Exercices
1. Recopiez la chronique depuis « L’irrésistible Marion L. peut » jusqu'à « promesse toujours émouvante. » inclus, en remplaçant « livre » par « roman ».
2. Selon la chronique, à qui faut-il attribuer le titre « Tous les Moulins de mon coeur » ?

Texte à lire
L’irrésistible Marion L. peut être lu comme l’irrésistible envie de Julie G. d’écrire un livre (le striptease), de le publier (la mécanique de la création de sa laverie) et de la liberté (dépendre enfin de soi), et finalement, c’est cette lecture là que j’ai le plus aimé, qui raconte la naissance d’un auteur, une promesse toujours émouvante.

*L’irrésistible Marion L., de Julie Gaillard. Éditions IGB, coll Contemporain. En librairie depuis le 12 janvier 2022.

Tous les Moulins de mon coeur.

Méfiez-vous du titre, de la quatrième de couverture, de l’éclatant sourire de Xavier de Moulins au dos du bandeau, Toute la famille ensemble* ne ressemble en rien à une jolie comédie familiale printanière. 
Voici un roman d’une écriture pleine de trouvailles et d’élégance qui nous plonge dans le cœur des mères, des pères, des fils et des filles, des amant(e)s, des rires et des chagrins, sans jamais céder à la facilité. Au contraire. Xavier explore ses cœurs par la face Nord, l’aride, l’implacable, la dangereuse, pour nous livrer ses personnages dans leur magnifique nudité, dans la troublante crudité de leurs tourments, et nous parle d’amour comme rarement en littérature — cet amour qui peut faire mal et qu’on doit aimer malgré tout, car il permet à chacun de prendre le risque de vivre encore. 
Toute la famille ensemble, c’est surtout Tous les amours ensemble ; une plongée à la fois sombre et radieuse dans ce que nous sommes tous et qui fait de chacun de nous un être humain précieux, fragile et tragiquement irremplaçable.

*Toute la famille ensemble, de Xavier de Moulins. Éditions Flammarion. En librairie depuis le 2 mars 2022. (Le titre de cette chronique est à porter au crédit d’Eddy Marnay, parolier des Moulins de mon cœur).

Les caprices d’un astre.

Extrait de données

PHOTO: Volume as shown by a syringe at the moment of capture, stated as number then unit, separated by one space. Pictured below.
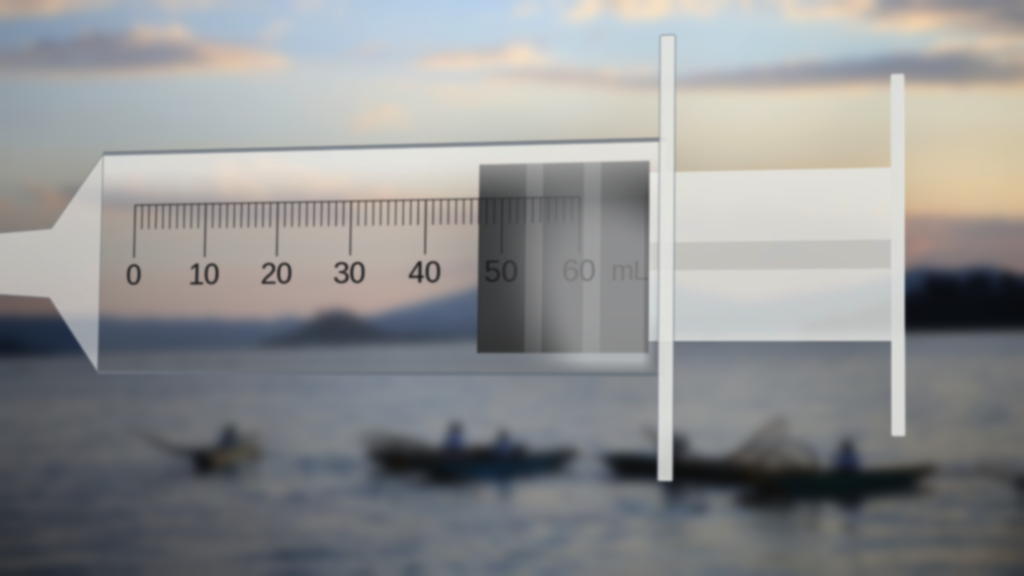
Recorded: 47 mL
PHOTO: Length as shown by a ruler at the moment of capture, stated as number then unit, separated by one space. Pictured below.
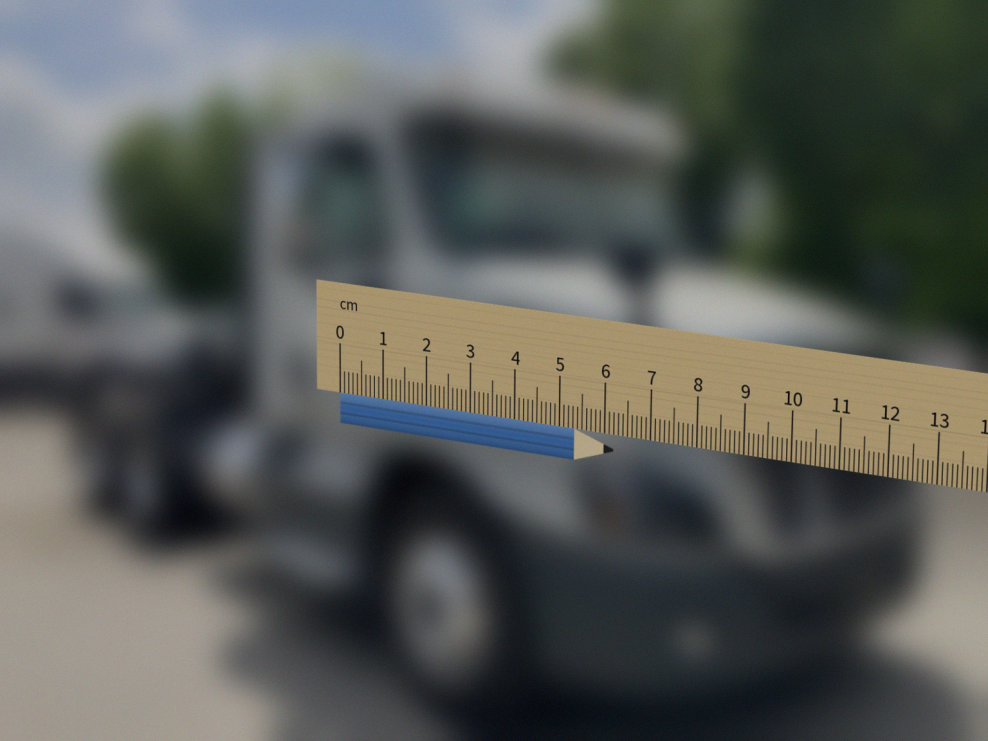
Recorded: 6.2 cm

Corrigés
1.
L’irrésistible Marion L. peut être lu comme l’irrésistible envie de Julie G. d’écrire un roman (le striptease), de le publier (la mécanique de la création de sa laverie) et de la liberté (dépendre enfin de soi), et finalement, c’est cette lecture là que j’ai le plus aimé, qui raconte la naissance d’un auteur, une promesse toujours émouvante.

2. À Eddy Marnay, parolier des Moulins de mon cœur.